Koopkracht EU-ambtenaren daalt met 1,8% - Main contents
Brussel, 24 november 2011 - Terwijl de kosten van levensonderhoud in België met 3,6% gestegen zijn en de Belgische ambtenaren een salarisaanpassing van 3,6% krijgen, heeft de formule voor de berekening van de jaarlijkse aanpassing van de salarissen van de EU-ambtenaren als resultaat dat zij 1,8% aan koopkracht inboeten.
De ze formule, die bekendstaat als "de methode", volgt de stijgingen en dalingen van de koopkracht van de nationale ambtenaren uit een groep van acht lidstaten (het Verenigd Koninkrijk, Duitsland, Frankrijk, Italië, Nederland, Spanje, België en Luxemburg, die tezamen 76% van het bbp van de EU vertegenwoordigen). De formule is met andere woorden gebaseerd op politieke beslissingen van de nationale regeringen in die lidstaten.
Er zijn dit jaar grote verschillen tussen de betrokken landen en de gecombineerde verandering in de koopkracht van de nationale ambtenaren in de genoemde groep lidstaten bedraagt -1,8%. Daarom wordt voor de EU-ambtenaren hetzelfde verlies voorgesteld, ongeacht waar zij in de EU werken en ongeacht voor welke EU-instelling of welk EU-agentschap zij werken. Dit wordt dan aangepast volgens de kosten van levensonderhoud van het land waar de ambtenaar werkt.
In België is de inflatie hoog en daarom worden de nominale salarissen van de EU-ambtenaren in Brussel met 1,7% aangepast (die van de Belgische ambtenaren worden met 3,6% aangepast). De salarissen van de EU-ambtenaren die in Duitsland werken, worden met 0,6% aangepast (de Duitse ambtenaren krijgen een salarisaanpassing van 1,3% en daarnaast aan het einde van het jaar een loonsverhoging die tot 2,4% kan belopen). In Nederland worden de salarissen van de EU-ambtenaren met 0,4% aangepast (2% voor de Nederlandse ambtenaren) en in Frankrijk met 1,9% (2% voor de Franse ambtenaren).
Veel EU-ambtenaren die in andere lidstaten werken, zullen het nominale bedrag van hun salaris zien dalen, bijvoorbeeld in Praag (-2,7%), Ljubljana (-2,2%), Sofia (-1,7%), Athene (-1,1%) en Rome (-0,1%).
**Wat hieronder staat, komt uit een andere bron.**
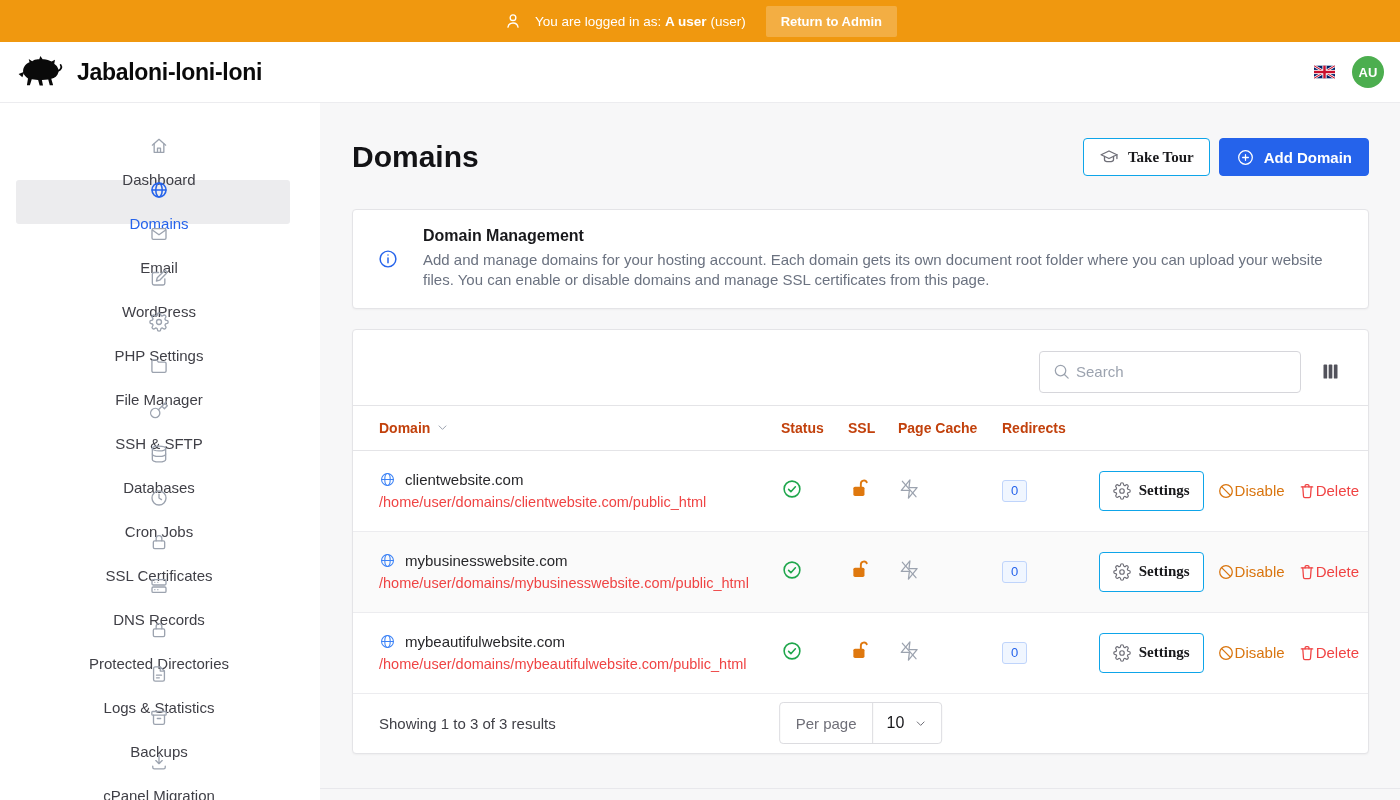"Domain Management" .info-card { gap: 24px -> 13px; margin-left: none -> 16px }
Op 4 november hebben de lidstaten de Commissie gevraagd om de uitzonderingsclausule in te roepen, op grond waarvan de methode kan worden opgeschort mits er aan strenge juridische criteria is voldaan, namelijk een ernstige en plotselinge verslechtering van de sociaaleconomische toestand, die niet met de methode kan worden gemeten. Uit een analyse op basis van de Europese economische prognose van het najaar 2011, die op 10 november werd bekendgemaakt, blijkt dat er niet aan deze voorwaarden is voldaan en dat het voorgestelde verlies aan koopkracht van 1,8% volledig de gewijzigde omstandigheden van de nationale ambtenaren weerspiegelt. Het voorstel ligt thans bij de Raad, ter goedkeuring vóór het einde van het jaar.
Dit betekent echter niet dat er geen structurele hervormingen in het Europese ambtenarenapparaat zullen worden doorgevoerd. De Commissie stelt ook voor om het aantal personeelsleden in alle instellingen en agentschappen met 5% te verminderen, de werkweek tot 40 uur te verlengen zonder compenserende salarisaanpassingen, de normale pensioenleeftijd te verhogen van 63 naar 65 jaar en de mogelijkheden voor vervroegde pensionering aanzienlijk te beperken. Zij stelt ook maatregelen inzake de loopbaanstructuur voor, zoals een aanzienlijke salarisverlaging voor bepaalde functies.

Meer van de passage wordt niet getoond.